TOKYO, Jan 9 (Reuters) - Asian shares got off to a weak start on Thursday after a lacklustre performance on Wall Street overnight and ahead of Chinese inflation data, while the dollar stood tall against a basket of currencies.
All eyes will now be on Friday’s nonfarm payroll report, which will further indicate how the U.S. economy is faring - and therefore how fast the Federal Reserve will scale back stimulus.
Economists polled by Reuters have forecast 196,000 jobs were added to the U.S. economy in December.
The greenback gained overnight after payrolls processor ADP said U.S. private employers added a bigger-than-expected 238,000 jobs in December, the strongest increase in 13 months, but showed muted reaction to minutes of Federal Reserve’s December meeting.
The Dec. 17-18 meeting minutes showed Fed policymakers were keen to steer a delicate path and to make it clear that future decisions were not set in stone, as they began reducing its monthly bond purchases to $75 billion from $85 billion this month.
“While the committee was clearly attentive to the impact of taper on financial conditions, there was also concern expressed about compressed risk premiums if quantitative easing were to continue for too long,” analysts at BNP Paribas wrote in a note.

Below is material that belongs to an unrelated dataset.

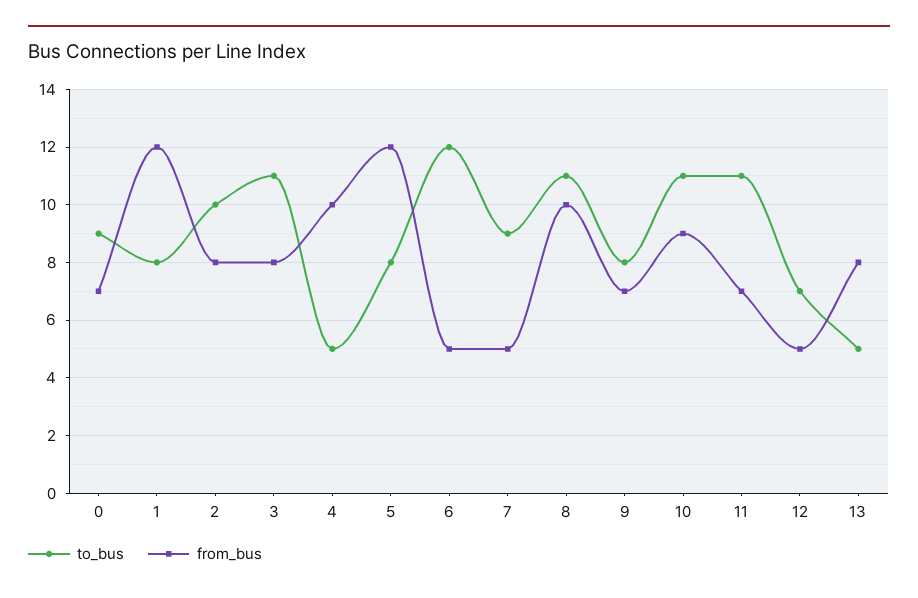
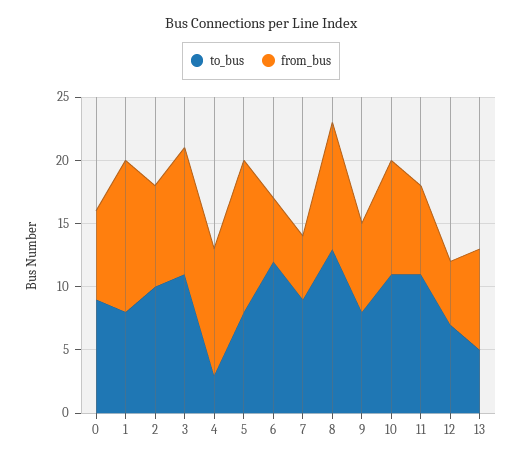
from_bus, 3: 8 -> 10
to_bus, 4: 5 -> 3
to_bus, 8: 11 -> 13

“Our economists think the FOMC is on track to continue tapering in measured steps on course for ending asset purchases by the end of this year,” they said. “Against this backdrop, we remain constructive on the USD.”
The Fed’s massive stimulus has been a major driver for risk assets over the past few years.
According to CME FedWatch, short-term U.S. interest rates futures implied traders now assign a 60 percent probability for the first Fed rate hike as early as April 2015.
The dollar was a tad softer at 104.82 yen, having gained 0.3 percent to 104.87 in the previous session.
Against the euro, it was steady at $1.3575, having risen as high as $1.3554 on Wednesday.
The greenback hit a seven-week high against a basket of major currencies.
Ahead of China’s inflation data, MSCI’s broadest index of Asia-Pacific shares outside Japan slipped 0.2 percent after snapping a five-day losing streak on Wednesday.
Despite the yen weakness, stock index futures pointed to a softer open for the Nikkei benchmark on Thursday. The index rebounded 1.9 percent in the previous session after losing nearly 3 percent in the first two trading days of 2014.
The other major event on Thursday was the European Central Bank policy meeting. Analysts doubt it will do more than flag its readiness to act when needed, despite another surprising fall in euro zone inflation.
Among commodities, gold was little changed at $1,225.60 per ounce, taking a pause after losing two-day in a row and touching a one-week low on Wednesday.
U.S. crude futures added 0.2 percent to $92.56 a barrel after tumbling 1.2 percent to a five-week low overnight after data showed a large build in stockpiles at the U.S. benchmark delivery point.